Wealth Preservation

It is widely known that Fixed Income securities are historically well suited for investors looking for reliable income streams and preservation of capital, but the ownership type of these securities is also important. When investors buy fixed income securities, they are ostensibly lending money to a borrower in exchange for specified interest payments and the return of principal when the bond is either called or matured. Most commonly, losses may occur if an issuer defaults or interest rates rise and the security is sold realizing a loss.

In a 2023 Moody’s study*, which compared the cumulative default rates for Municipal and Corporate bonds from 1970-2018 that held a Moody’s rating highlighted the historical strength of municipal securities vs their corporate relatives. Rated Corporate securities were 30 times more likely to default in the 10 years after being issued than rated Municipal bonds (8.84% vs .29%).

As PIM® Portfolio Manager, I work with clients to help build bond portfolios that can tailor interest payments, liquidity needs, credit quality, duration and tax efficiency to their specific needs. Investment decisions are made at the individual level and thus may be more desirable than other ownership types.
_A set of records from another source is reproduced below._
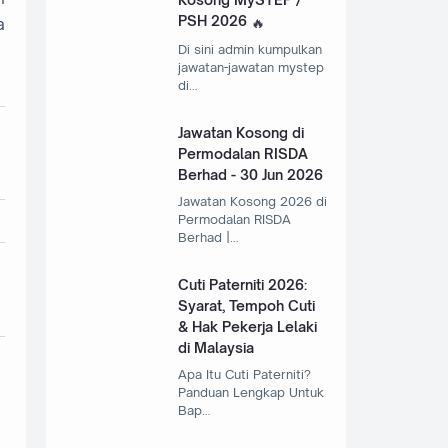
PSH 2026
a
Di sini admin kumpulkan
jawatan-jawatan mystep
di…
Jawatan Kosong di
Permodalan RISDA
Berhad - 30 Jun 2026
Jawatan Kosong 2026 di
Permodalan RISDA
Berhad |…
Cuti Paterniti 2026:
Syarat, Tempoh Cuti
& Hak Pekerja Lelaki
di Malaysia
Apa Itu Cuti Paterniti?
Panduan Lengkap Untuk
Bap…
For fixed income investors, I believe the benefits of holding individual securities, rather than pooled investment vehicles such as mutual funds or ETF’s, provides increased transparency and control over their holdings. With pooled investment vehicles, the Portfolio Manager(s) must buy and sell securities to satisfy the collective needs of all its investors along with any inflows or redemption needs. There may be unexpected tax bills with some with mutual funds or ETF’s. It is the flexibility of using individual securities, combined with the historical strength of fixed income markets that help our clients preserve the wealth they have worked so hard to achieve.

*Source: <<Moody Investors Service: U.S. Municipal Bond Defaults and Recoveries 1970-2022, 19 July 2023, Sarah Jensen, Jen Tennant>>


Investments in fixed-income securities are subject to market, interest rate, credit and other risks. Bond prices fluctuate inversely to changes in interest rates. Therefore, a general rise in interest rates can cause a bond’s price to fall. Credit risk is the risk that an issuer will default on payments of interest and/or principal. This risk is heightened in lower rated bonds. If sold prior to maturity, fixed income securities are subject to market risk. All fixed income investments may be worth less than their original cost upon redemption or maturity.
Fees for the PIM program include Advisory services, performance measurement, transaction costs, custody services and trading. Fees are based on the assets in the account and are assessed quarterly. There is a minimum fee of $250 per calendar quarter to maintain this type of account. The fees do not cover the fees and expenses of any underlying packaged product used in your portfolio. Advisory accounts are not appropriate for all investors. During periods of lower trading activity, your costs might be lower if our compensation was based on commissions. Please carefully review the Wells Fargo Advisors advisory disclosure document for a full description of our services, including fees and expenses. The minimum account size for this program is $50,000.